One of the smaller paintings that I hadn’t noticed that first night caught my eye. The painting was stylized, abstract enough that you couldn’t tell right away what the image was.
I had to step closer, almost put my nose up to it, to tell what the painter was going for. It was a woman, or at least a curved body that I thought was a woman. The features of her face were blurred out so that I couldn’t see the expression. And her arms were strange, elongated, with lines extending from the ends of her hands. I couldn’t tell exactly what it was, until…
There.
When I saw it, I took a step back in surprise. I hadn’t recognized the shape because of the lines, but I knew now exactly what they were. The silver lines emanating from the palms, looking for all the world like energy beams coming out of a superhero’s hands—they weren’t lines at all.
They were chains.
The woman was tied up in the room that Jake had tied me up in. And again, I winced with jealousy. This was obviously a painting that Jake had either done himself or had commissioned, with a model who’d been in the same position I’d been in all last night. I frowned and turned away to look at another Kage painting.
Man, there were a lot of them.
The Kage paintings were just as prominent as ever. Indeed, the canvas that I’d been looking at the night of the party had a spotlight all to itself. It shone in the middle of the room.
At first I’d thought it had been a reproduction of one of Kage’s pieces. A giclee print, maybe, like the kind you see hanging all over high-end galleries in the West End. But as I came closer, I realized that this wasn’t a print. It was an original.
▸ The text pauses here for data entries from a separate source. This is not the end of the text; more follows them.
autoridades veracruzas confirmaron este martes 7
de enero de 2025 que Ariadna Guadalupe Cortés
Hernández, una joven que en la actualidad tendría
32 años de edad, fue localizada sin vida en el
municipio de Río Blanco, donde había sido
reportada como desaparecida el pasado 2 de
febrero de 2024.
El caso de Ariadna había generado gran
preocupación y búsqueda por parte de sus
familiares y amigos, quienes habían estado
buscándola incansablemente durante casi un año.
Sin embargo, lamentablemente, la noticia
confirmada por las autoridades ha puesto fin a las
The paint was applied in thick strokes. I reached out to touch it. The drips were bumpy on the canvas. I squinted at the dripped paint. How had Jake managed to get this? How had he even gotten in contact with the most infamous street artist in New York City?
I turned away from the canvas. Jake Carville was a man full of mysteries. But there was one thing I knew: he had an art studio full of blank canvases, and I meant to paint them.
Chapter Five
It was six o’clock in the evening when Jake came back. I was in the art studio, busy with my painting. I’d managed to finish thirteen pieces. Two others were pushed to the side, half-done. They irritated me like I was a kid with a loose tooth ready to come out. I tongued them but couldn’t figure out how to get rid of the idea in my head. They weren’t quite right.
I was busy working on my fourteenth canvas when Jake arrived.
“What did you eat for lunch?”
“Lunch? Oh, right,” I said. I looked out the window, where the sky was growing darker. “Lunch. What time is it?”
“It’s dinnertime.”
“Oh. Dang. Well, I got distracted.” I dabbed another bit of blue onto the canvas. Not quite there, but close. I dabbed again.
“I can see that,” Jake said.
“I’ll be out in a sec,” I said, dabbing again with a lighter tint of blue. “I need to finish—”
“Your painting? You’ve finished a lot of them already, I see.”
Before I could protest, he stepped into the room. He moved among my paintings, studying them. Distracted, I swished my brush in the water to clean it. I could finish this painting later. Now…
Now, Jake was seeing my work.
I found myself holding my breath, hoping that he would say something about them to me. Even if he hated them… I wanted to know. I don’t know why. He had good taste, I suppose, or similar taste. I wanted to know if he approved, or if he thought I was wasting his paint and his canvases.
I’d wasted a heck of a lot of them, after all.
“Would you like to go out to eat?” he asked, turning abruptly on his heel.
My shoulders slumped. The dark dread that had been building inside of me as he went from painting to painting descended on my head.
“What is it?” he asked. He tilted his head curiously at me. I sighed and gestured toward the canvases he had just looked at.
“Do you… I mean… what do you think?”
“I think you should have eaten lunch six hours ago.”
“No,” I said, hating the whining tone slipping into my voice. “I mean the paintings.”
Jake couldn’t hide the small smile at the corner of his lips.
“Do you care what I think about them?”
“Sure,” I said.
“You shouldn’t.”
My lips parted in surprise.
“Why… why not?”
Jake squatted down in front of one of the canvases. He tilted it back so that the light hit it. Immediately I saw a line that I wanted to change, and winced. Seeing me, he put the canvas down. He shook his head. I didn’t know why, but I thought he looked at me with something like pity. Then it was gone as quickly as it had come. He stood up and held his arms open wide.